>> start Supplied text

ALMATY, Kazakhstan, Nov. 10, 2025 (GLOBE NEWSWIRE) -- Joint Stock Company Kaspi.kz ("Kaspi.kz", "we") (Nasdaq:KSPI) which operates the Kaspi.kz and Kaspi Pay Super Apps in Kazakhstan and owns 66.35% of Hepsiburada in Türkiye, today published its unaudited consolidated IFRS financial results for the quarter and 9 months ended 30 September 2025 ("3Q & 9M 2025").
3Q & 9M 2025 Highlights
-- 3Q 2025 revenue up 20% year-over-year ("YoY") and net income up 12% YoY.
The supply of smartphones remains subject to temporary disruption in
Kazakhstan. Excluding smartphones GMV from Marketplace and regulatory &
tax changes, as well as the higher 2025 base rate 2025, underlying
revenue and net income increased 23% and 21% respectively. This and all
references below exclude Türkiye unless otherwise stated.
-- In 3Q 2025 lower GMV from smartphones, the base rate increase in the
first part of the year and recently introduced tax and regulatory changes
negatively impacted our growth. That said, with the exception of lower
GMV from smartphones all trends were in line with the commentary we
provided at our interim results in August. Excluding these external
factors our core business is performing well.
-- For 9M 2025 revenue and net income increased 20% and 14% YoY
respectively. Excluding smartphones GMV from Marketplace and regulatory &
tax changes, as well as the base rate increase, underlying revenue and
net income increased 22% and 20% respectively.

>> end Supplied text
>> start Listed records

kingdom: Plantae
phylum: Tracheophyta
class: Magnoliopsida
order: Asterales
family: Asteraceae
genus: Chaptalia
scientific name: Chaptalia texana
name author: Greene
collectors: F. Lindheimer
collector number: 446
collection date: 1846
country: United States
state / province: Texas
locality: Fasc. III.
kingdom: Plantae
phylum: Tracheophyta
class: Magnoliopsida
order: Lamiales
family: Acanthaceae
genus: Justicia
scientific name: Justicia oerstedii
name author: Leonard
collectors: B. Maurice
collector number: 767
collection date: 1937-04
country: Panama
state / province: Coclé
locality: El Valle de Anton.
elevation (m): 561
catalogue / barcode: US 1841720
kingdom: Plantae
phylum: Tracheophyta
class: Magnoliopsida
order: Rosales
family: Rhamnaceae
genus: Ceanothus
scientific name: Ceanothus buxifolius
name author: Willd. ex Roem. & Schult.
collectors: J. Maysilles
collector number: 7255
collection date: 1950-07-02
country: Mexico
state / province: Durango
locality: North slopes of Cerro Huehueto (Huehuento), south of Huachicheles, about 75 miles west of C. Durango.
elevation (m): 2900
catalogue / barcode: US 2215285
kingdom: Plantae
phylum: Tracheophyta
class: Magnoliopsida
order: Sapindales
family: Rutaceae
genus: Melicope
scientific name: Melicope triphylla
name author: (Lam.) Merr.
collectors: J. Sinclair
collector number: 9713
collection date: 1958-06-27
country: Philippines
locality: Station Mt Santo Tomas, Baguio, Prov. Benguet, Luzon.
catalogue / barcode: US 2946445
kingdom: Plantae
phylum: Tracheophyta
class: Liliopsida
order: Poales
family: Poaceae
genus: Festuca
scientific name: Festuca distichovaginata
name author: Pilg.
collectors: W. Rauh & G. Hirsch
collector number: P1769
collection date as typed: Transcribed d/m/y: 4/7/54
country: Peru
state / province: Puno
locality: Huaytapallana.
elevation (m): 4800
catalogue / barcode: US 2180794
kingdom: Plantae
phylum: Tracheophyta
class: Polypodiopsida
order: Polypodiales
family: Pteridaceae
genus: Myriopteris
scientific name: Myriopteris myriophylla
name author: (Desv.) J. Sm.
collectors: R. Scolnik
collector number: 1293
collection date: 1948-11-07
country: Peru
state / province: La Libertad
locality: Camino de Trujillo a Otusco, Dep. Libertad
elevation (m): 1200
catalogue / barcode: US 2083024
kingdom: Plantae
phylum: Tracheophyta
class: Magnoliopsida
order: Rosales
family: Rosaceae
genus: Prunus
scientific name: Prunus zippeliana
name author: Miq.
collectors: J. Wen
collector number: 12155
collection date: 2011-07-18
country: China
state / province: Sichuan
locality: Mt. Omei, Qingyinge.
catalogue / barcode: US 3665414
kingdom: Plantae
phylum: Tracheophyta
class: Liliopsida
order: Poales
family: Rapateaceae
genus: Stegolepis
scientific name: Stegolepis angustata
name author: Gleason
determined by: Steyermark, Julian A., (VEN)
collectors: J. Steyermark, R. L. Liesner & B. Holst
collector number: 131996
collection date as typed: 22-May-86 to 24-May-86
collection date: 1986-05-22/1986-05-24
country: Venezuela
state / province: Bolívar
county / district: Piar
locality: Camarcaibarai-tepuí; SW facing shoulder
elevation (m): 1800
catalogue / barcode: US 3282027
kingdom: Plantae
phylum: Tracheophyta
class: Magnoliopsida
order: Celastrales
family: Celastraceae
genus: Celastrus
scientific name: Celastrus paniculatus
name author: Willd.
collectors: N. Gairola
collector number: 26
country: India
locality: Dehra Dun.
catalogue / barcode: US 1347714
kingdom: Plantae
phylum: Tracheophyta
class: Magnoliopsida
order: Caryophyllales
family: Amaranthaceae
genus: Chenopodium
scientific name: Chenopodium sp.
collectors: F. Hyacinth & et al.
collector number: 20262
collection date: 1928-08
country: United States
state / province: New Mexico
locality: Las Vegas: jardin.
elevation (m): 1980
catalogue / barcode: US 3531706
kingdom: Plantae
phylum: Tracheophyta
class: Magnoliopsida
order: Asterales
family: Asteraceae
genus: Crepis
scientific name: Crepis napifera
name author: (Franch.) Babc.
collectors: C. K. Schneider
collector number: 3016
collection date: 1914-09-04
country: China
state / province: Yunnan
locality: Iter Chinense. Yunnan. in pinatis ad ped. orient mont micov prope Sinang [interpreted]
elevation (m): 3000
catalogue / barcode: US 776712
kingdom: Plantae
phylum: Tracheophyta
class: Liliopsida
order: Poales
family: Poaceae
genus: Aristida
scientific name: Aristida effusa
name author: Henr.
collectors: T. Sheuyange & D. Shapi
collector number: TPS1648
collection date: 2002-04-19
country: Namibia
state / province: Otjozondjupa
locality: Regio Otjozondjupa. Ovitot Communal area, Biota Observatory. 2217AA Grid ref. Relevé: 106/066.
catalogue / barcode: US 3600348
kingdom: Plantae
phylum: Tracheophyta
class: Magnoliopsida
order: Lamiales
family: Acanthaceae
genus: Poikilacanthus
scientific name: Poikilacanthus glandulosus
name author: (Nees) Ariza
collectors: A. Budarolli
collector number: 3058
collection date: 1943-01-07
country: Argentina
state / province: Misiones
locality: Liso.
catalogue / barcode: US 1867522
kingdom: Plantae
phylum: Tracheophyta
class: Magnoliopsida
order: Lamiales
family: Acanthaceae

>> end Listed records

Problem requirements:
Continue the Kaspi.kz earnings release from its last sentence. The rows have no connection to the Kaspi.kz earnings release.

Final result:
-- Customer engagement remains strong with Monthly Transactions per Active
Consumer at 76.
-- In Payments, operational gearing once again resulted in profit growth
ahead of revenue growth.
-- Payments TPV and transactions up 18% and 14% YoY, respectively in
3Q 2025. For 9M 2025, TPV and transactions up 21% and 15% YoY,
respectively.
-- Payments revenue and net income up 10% and 12% YoY, respectively
in 3Q 2025 and up 14% and 17%, respectively for 9M 2025.
-- Kaspi Alaqan, pay-by-palm, just announced with roll out to
commence in 4Q 2025. Our latest payments innovation is another way
for Kaspi Pay to deliver value to our customers and keep growing.
-- We also continue to grow Kaspi Pay's addressable market, having
integrated with 6 banks in Kazakhstan, O!Bank in Kyrgyzstan,
AliPay+ and its global partners.
-- Marketplace Platform revenue growth continued to significantly outpace
GMV growth.
-- Purchases up 36% YoY in both 3Q and 9M 2025.
-- Revenue up 24% YoY versus 12% GMV growth in 3Q 2025, with revenue
boosted by the growth of Kaspi Delivery, Kaspi Advertising,
Classifieds and e-Grocery. For 9M 2025, revenue and GMV up 27% and
15% YoY, respectively.
-- Excluding GMV from smartphones, Marketplace GMV increased 20% and
21% YoY in 3Q and 9M 2025, with revenue increasing by 32% and 34%
respectively.
-- Excluding GMV from smartphones, e-Commerce GMV increased 25% and
29% YoY in 3Q and 9M 2025.
-- Smartphones supply disruption expected to be temporary and
year-over-year comparables ease significantly from March 2026.
-- Advertising revenue up 56% and 76% YoY in 3Q and 9M 2025. New
advertising service launched, whereby Kaspi.kz will run
advertising campaigns for our merchants on the Kaspi.kz Super App
and 3rd party platforms including Instagram, Facebook, TikTok and
Google.
-- Marketplace take rate up 80bps YoY in both 3Q and 9M 2025.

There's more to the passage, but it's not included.